Questions to Address In Rebuttal
- The Tunable-bit Multiplier (TBM) is a central component. Can you precisely articulate its novel aspects compared to the variable-precision and mixed-precision datapaths that have been extensively studied in the AI and DSP accelerator domains?
- The performance benefit of FAST seems inextricably linked to its use of the superior KLSS algorithm. To isolate the novelty of the architecture, what is the performance of FAST compared to a baseline accelerator that also supports KLSS, but is perhaps architected differently (e.g., with a fixed-precision datapath)? This is necessary to prove that the architectural choices in FAST, and not just the algorithm, are the source of the benefit.
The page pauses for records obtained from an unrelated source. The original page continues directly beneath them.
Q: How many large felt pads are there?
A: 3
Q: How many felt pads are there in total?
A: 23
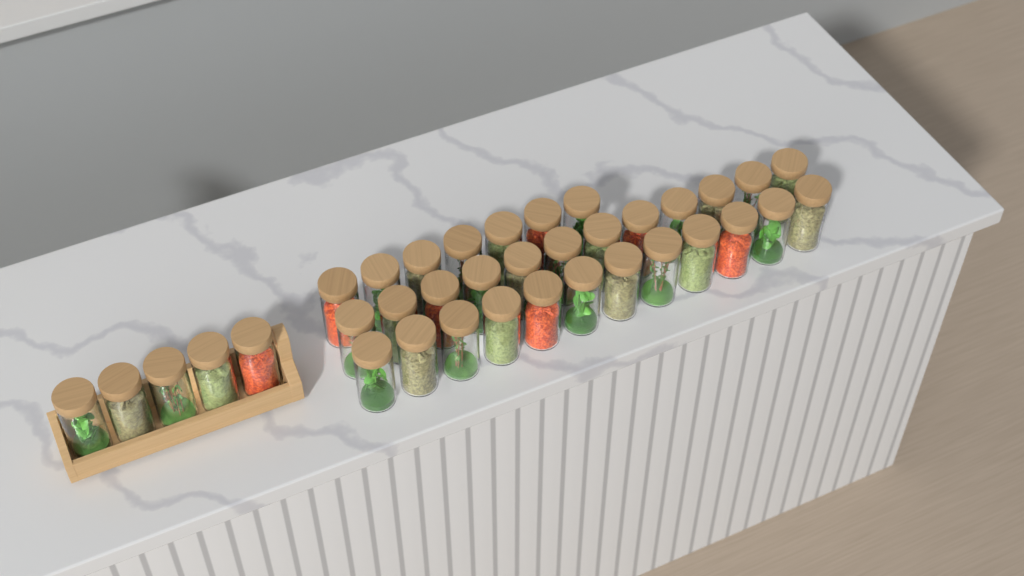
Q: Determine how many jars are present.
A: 36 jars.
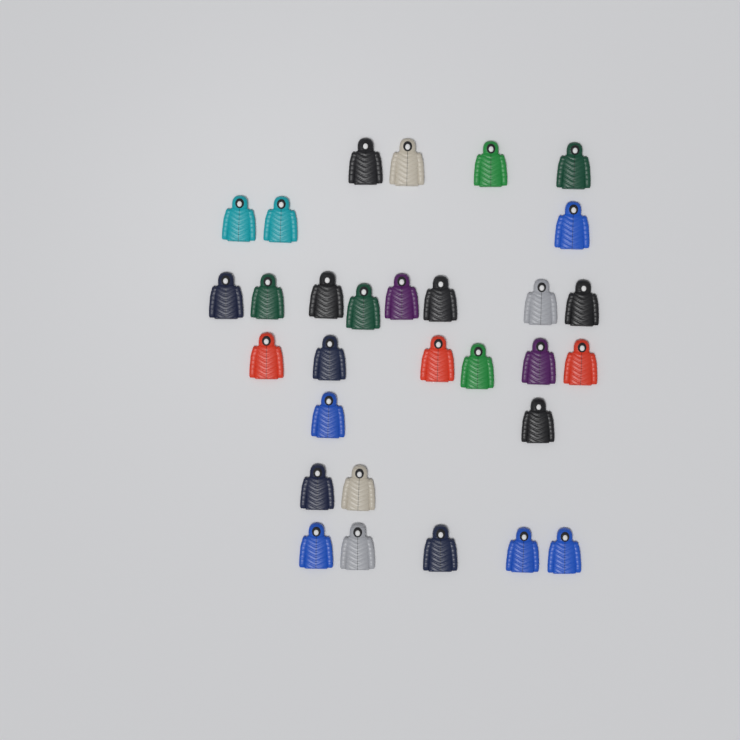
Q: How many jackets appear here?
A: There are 30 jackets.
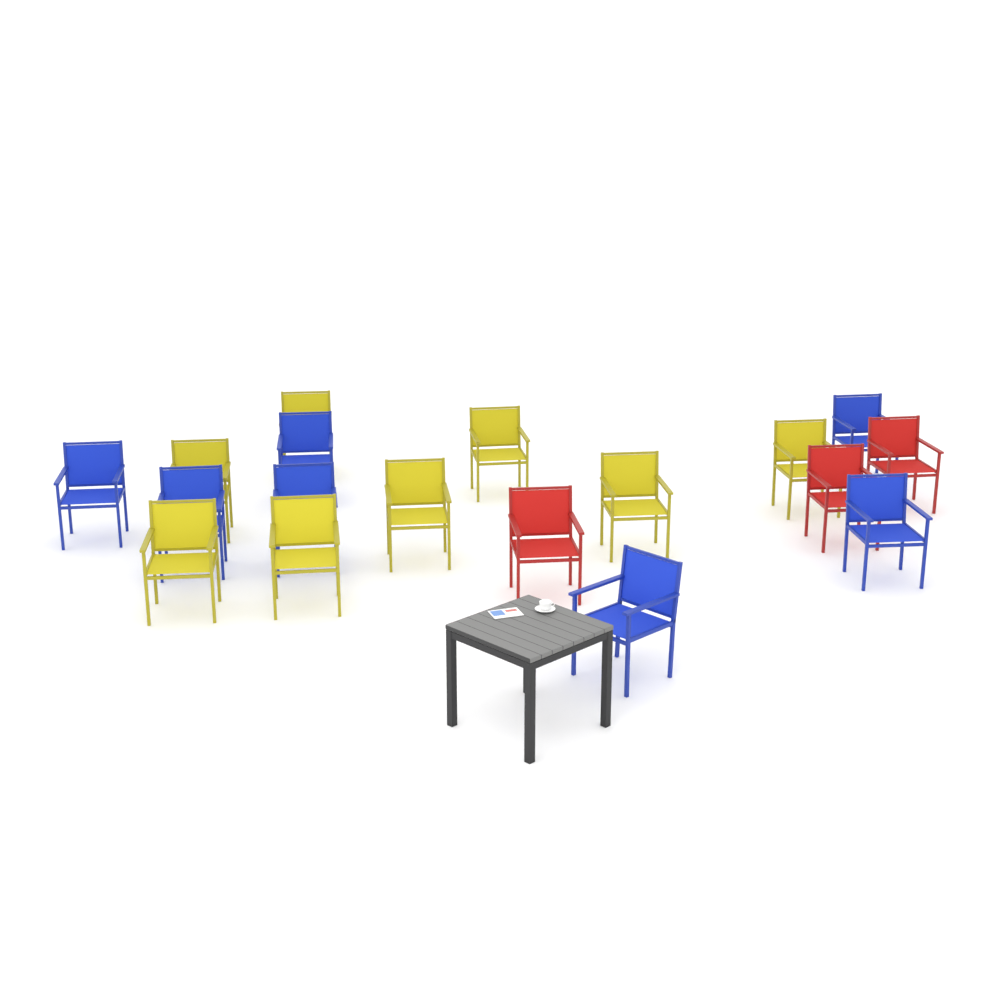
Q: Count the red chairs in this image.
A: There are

- Beyond supporting specific known optimizations like hoisting, what is the fundamental, generalizable architectural principle in FAST that you believe is novel? If a new FHE optimization were to be invented tomorrow, why would the FAST architecture be inherently better at adapting to it than prior designs?
- Is the novelty of the FAST scheduler (Section 5.3, Page 7) in its ability to handle the specific data dependencies of hoisting, or does it represent a more general, novel approach to scheduling dataflow computations that could be applied to other application domains?